O senhor foi por muitos anos um dos diretores do Olodum.
O primeiro grupo que eu posso dizer que eu posso dizer que me associei foi o Grupo Cultural Olodum, isso já em 1982, 1983. Eu tinha um contato muito forte com o Ilê Aiyê, mas discordava da linha política do Ilê. Primeiro porque era uma linha política conservadora e segundo porque era racialista. Quer dizer, hoje eu sei que era racialista. Na época eu apenas não gostava da ideia de que tinha que “riscar”, como era o popularmente dito, para entrar no Ilê. Tinha uma ideia no Ilê Aiyê muito poderosa e muito forte, que tinha um objetivo e teve um resultado, que era o de demarcar um terreno semelhante ao do branco que segregava. E se os brancos segregavam, nós também podíamos segregar… Acho que foi importante essa inflexão do Ilê Aiyê, embora eu tenho que dizer que eu nunca me associei a essa vertente. Então minha entrada no movimento negro foi atípica. Não entrei como batuqueiro, como presidente de bloco afro… Não, eu já era Zulu. Já tinha uma trajetória política, já era reconhecido.
E o convite para integrar a equipe da Fundação Palmares veio de Gilberto Gil, não foi?

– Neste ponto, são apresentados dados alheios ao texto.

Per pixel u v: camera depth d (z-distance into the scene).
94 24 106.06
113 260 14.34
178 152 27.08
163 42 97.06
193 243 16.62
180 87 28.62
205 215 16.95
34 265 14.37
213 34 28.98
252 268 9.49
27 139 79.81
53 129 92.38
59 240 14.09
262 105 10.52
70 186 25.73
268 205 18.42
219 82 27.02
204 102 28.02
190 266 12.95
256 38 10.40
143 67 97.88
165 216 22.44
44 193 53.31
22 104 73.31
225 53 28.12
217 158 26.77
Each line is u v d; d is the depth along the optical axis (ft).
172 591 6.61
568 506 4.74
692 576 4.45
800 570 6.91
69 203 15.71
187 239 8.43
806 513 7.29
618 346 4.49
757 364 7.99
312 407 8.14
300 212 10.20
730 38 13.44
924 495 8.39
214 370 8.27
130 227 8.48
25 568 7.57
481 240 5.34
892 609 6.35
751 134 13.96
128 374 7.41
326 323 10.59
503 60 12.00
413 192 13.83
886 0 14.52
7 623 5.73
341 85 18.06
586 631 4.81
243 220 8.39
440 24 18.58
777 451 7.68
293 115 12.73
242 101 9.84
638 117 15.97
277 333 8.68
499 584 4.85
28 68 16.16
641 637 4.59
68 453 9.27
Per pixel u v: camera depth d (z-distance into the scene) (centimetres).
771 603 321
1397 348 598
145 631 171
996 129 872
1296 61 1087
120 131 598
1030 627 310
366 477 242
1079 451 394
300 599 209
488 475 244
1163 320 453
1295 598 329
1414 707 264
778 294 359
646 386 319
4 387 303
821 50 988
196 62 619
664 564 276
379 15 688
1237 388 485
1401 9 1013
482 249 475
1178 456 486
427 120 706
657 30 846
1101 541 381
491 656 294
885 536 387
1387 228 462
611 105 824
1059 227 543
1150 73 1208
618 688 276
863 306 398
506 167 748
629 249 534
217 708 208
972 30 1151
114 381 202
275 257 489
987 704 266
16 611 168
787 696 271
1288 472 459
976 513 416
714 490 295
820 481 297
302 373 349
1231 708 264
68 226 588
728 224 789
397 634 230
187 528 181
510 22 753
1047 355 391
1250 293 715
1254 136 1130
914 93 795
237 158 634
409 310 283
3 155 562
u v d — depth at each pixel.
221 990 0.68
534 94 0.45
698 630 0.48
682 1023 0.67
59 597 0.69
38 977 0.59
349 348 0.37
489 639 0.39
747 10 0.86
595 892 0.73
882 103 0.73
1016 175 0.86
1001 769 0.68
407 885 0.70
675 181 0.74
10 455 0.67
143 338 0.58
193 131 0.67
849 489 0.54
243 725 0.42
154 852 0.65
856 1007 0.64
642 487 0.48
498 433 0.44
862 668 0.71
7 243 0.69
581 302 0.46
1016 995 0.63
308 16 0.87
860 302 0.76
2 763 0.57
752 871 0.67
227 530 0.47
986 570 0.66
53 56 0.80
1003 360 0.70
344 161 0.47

Aí já é mais adiante. Porque eu tive essa trajetória no movimento negro aqui com o Olodum, numa fase áurea do Olodum. Viajamos para muitos países, me envolvi numa teste que eu acreditava que era que a luta era contra os racistas, e não contra a cor da pele das pessoas. O Olodum foi expressão disso. E isso fez com que a gente associasse o Olodum ao movimento de luta de esquerda, pela igualdade, não só racial, mas também política. E o Olodum conseguiu agregar em torno dele um conjunto de lideranças políticas negras que tinham experiência política na esquerda, mas que também não era sectários, da chamada extrema esquerda. Isso fez com que eu tivesse uma outra projeção. Coordenei diversos projetos, porque eu tinha uma formação de arquiteto, eu era o único universitário que tinha no Olodum naquele período, não tenho a menor dúvida disso. E tinha uma série de contatos que me favoreciam muito no trabalho cultural. Daí para eu chegar à Palmares tem um misto do meu conhecimento no mundo da cultura e no mundo da política. O Gil me conhecia dos dois lados. Era meu amigo, me conhecia do Partidão. A gente já se conhecia de um monte de lugar. E ao encontrá-lo, ele falou: ‘olha, Zulu, eu estou indo para o Ministério da Cultura e gostaria de poder contar com a sua ajuda’. Aí me chamou para eu ir num show dele na Conhca Acústica e anunciou meu nome publicamente. Foi uma surpresa extremamente positiva. Fui inicialmente como diretor de intercâmbio cultural. Era do departamento de promoção, estudos e pesquisas da Cultura Afro-Brasileira. Passei quatro anos como diretor. Esses quatro anos foram extremamente importantes para meu amadurecimento político e do exercício da gestão pública. Porque aí eu consegui realizar a Conferência dos Intelectuais da África e da Diáspora, o CIAD, que foi realizado aqui na Bahia em 2006, foi o maior evento já realizado na Bahia. Tinham 12 países, mais de 300 intelecutais africanos e mais de tres mil intelecutais brasileiros. Foi um evento fantástico. Também realizamos o Festival África-Brasil, I e II, que contou com figuras fantásticas. Enfim, nós pegamos a Palmares, que era algo parecido como se fosse uma ONG do movimento negro e a transformamos.